NEW YORK (TheStreet) -- Shares of Fitbit (FIT) - Get Report were slumping in pre-market trading on Thursday as Pacific Crest reduced its stock rating to "underweight" from "sector weight" this morning.
The firm said channel checks indicate that the San Francisco-based health and fitness device company's Charge 2 sales are "off to a slow start."
Initial sales also appear to be below its Blaze and Alta product levels, both of which were released earlier this year.
"We continue to believe that a large portion of Fitbit owners stop using the device within months, which is a fundamental issue driving high churn that will make growth more challenging," Pacific Crest said in an analyst note.
Charge 2 sales are likely to ramp up as the holiday season approaches, the firm added.
Separately, TheStreet Ratings objectively rated this stock according to its "risk-adjusted" total return prospect over a 12-month investment horizon.
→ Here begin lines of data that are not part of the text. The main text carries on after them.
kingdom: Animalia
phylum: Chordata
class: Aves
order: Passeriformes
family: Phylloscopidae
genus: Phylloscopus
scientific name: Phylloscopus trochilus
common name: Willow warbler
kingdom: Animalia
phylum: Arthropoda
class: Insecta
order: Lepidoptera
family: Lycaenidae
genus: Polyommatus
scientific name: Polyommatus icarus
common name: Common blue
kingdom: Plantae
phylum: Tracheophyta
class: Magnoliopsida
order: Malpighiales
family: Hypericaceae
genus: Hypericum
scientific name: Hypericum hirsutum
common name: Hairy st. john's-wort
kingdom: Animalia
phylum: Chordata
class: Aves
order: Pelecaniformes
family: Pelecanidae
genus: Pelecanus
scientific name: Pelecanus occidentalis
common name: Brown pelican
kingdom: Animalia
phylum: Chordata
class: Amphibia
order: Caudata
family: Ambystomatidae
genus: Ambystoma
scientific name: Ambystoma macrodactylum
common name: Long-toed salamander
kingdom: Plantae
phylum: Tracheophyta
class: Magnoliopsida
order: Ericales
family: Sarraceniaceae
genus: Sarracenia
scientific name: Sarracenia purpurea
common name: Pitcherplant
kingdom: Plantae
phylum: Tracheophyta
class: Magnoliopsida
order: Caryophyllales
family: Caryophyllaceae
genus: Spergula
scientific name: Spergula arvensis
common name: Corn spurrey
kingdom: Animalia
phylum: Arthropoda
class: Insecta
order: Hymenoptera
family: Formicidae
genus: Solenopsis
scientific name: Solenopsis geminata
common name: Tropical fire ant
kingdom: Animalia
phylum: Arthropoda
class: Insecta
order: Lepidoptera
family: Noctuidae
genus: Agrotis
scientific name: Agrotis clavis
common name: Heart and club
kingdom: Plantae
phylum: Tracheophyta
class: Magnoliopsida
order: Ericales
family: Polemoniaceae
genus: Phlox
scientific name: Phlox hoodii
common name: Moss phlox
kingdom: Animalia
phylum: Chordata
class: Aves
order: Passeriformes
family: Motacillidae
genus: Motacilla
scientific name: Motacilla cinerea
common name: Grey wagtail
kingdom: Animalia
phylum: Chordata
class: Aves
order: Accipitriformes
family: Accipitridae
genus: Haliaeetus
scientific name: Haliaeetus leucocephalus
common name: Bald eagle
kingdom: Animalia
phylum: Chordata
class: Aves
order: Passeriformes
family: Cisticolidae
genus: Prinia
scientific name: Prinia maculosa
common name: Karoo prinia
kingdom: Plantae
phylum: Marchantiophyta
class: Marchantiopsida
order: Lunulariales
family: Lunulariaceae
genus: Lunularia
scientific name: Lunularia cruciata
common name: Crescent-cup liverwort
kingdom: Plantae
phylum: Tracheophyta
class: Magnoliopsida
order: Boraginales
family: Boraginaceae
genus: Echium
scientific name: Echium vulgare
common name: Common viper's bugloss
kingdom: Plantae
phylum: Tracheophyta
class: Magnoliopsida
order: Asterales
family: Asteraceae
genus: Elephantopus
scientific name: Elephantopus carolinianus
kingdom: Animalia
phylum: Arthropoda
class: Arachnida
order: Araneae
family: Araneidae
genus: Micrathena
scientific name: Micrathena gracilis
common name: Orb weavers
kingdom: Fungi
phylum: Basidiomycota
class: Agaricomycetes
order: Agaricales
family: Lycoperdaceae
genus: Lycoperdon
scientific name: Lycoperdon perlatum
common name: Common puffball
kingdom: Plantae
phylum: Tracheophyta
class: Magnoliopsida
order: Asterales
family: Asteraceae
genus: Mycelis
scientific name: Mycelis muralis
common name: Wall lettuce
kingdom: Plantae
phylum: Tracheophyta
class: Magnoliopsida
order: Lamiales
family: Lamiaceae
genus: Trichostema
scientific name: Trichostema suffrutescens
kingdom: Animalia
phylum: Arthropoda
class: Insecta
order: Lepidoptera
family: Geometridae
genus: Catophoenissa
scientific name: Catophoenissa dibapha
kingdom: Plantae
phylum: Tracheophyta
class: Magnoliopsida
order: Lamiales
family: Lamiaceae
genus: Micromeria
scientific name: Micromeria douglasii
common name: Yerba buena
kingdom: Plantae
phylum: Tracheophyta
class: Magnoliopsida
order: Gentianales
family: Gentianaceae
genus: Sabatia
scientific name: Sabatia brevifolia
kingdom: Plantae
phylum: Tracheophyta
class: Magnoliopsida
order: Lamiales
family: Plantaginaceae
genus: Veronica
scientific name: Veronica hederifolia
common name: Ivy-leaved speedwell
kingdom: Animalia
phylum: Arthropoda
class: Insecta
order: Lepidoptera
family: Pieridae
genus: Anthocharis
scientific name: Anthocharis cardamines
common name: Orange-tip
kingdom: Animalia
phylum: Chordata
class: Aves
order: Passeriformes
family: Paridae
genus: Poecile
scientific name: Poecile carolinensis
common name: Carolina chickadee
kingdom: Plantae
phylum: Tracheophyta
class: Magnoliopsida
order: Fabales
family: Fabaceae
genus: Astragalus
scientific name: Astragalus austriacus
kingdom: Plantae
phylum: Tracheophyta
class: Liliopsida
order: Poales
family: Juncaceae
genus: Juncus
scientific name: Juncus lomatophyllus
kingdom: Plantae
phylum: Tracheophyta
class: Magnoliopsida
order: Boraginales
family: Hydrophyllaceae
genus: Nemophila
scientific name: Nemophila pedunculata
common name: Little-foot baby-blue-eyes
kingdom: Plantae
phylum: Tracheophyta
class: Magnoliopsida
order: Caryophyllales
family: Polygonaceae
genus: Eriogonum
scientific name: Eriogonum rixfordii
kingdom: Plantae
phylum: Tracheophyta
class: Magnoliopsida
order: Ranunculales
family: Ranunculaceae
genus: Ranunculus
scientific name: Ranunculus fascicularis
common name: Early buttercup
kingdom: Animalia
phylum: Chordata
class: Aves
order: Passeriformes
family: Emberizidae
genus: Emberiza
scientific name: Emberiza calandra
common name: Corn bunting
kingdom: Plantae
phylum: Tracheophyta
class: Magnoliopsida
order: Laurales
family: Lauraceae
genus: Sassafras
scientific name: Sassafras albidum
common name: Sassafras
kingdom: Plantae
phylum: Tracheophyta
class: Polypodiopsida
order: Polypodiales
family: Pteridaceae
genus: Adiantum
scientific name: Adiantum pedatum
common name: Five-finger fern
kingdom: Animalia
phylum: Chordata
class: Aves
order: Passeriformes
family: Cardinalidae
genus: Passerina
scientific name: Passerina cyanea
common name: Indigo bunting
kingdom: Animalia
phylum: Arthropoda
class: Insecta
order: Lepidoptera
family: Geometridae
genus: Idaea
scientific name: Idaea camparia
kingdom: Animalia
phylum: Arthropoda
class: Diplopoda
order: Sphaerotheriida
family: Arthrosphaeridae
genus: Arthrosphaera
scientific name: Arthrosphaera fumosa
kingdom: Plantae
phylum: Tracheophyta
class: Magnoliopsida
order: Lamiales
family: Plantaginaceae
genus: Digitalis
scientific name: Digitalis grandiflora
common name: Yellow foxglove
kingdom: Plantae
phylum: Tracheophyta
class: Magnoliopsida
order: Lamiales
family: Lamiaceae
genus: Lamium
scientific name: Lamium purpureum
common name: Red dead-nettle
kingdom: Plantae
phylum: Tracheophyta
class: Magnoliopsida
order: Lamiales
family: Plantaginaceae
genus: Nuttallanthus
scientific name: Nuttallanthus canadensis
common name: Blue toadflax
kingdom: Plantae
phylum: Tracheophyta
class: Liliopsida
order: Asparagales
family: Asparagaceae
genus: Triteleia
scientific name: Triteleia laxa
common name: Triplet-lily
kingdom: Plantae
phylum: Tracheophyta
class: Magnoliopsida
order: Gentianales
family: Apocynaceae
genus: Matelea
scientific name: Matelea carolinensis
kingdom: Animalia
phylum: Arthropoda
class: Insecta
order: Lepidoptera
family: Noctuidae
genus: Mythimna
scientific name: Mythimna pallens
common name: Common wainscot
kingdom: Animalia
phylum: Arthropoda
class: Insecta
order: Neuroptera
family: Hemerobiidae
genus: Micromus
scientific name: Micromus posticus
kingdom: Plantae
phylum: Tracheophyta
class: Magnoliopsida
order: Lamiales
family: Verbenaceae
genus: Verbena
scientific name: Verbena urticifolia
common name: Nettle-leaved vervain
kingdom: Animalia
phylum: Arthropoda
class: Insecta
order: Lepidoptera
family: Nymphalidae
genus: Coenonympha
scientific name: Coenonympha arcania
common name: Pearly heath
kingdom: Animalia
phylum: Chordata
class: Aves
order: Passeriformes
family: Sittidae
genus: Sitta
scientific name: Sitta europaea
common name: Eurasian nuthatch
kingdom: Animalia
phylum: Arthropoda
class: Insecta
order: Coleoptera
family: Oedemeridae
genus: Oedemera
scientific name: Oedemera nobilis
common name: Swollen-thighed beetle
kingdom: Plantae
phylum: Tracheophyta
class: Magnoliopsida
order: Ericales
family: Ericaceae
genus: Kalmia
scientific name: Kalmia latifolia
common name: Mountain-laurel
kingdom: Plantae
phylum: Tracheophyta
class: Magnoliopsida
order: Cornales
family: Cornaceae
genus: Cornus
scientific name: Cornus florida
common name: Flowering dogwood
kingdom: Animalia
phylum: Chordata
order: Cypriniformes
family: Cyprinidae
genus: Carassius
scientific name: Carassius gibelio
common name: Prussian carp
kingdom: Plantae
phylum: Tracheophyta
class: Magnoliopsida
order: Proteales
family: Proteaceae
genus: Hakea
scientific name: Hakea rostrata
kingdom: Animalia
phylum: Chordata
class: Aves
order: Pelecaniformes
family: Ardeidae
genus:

Not based on the news in any given day, the rating may differ from Jim Cramer's view or that of this articles's author. TheStreet Ratings has this to say about the recommendation:
TheStreet Ratings team rates Fitbit as a Hold with a ratings score of C-. The primary factors that have impacted the rating are mixed - some indicating strength, some showing weaknesses, with little evidence to justify the expectation of either a positive or negative performance for this stock relative to most other stocks. The company's strengths can be seen in multiple areas, such as its robust revenue growth, largely solid financial position with reasonable debt levels by most measures and notable return on equity. However, as a counter to these strengths, the team also finds weaknesses including a generally disappointing performance in the stock itself and unimpressive growth in net income.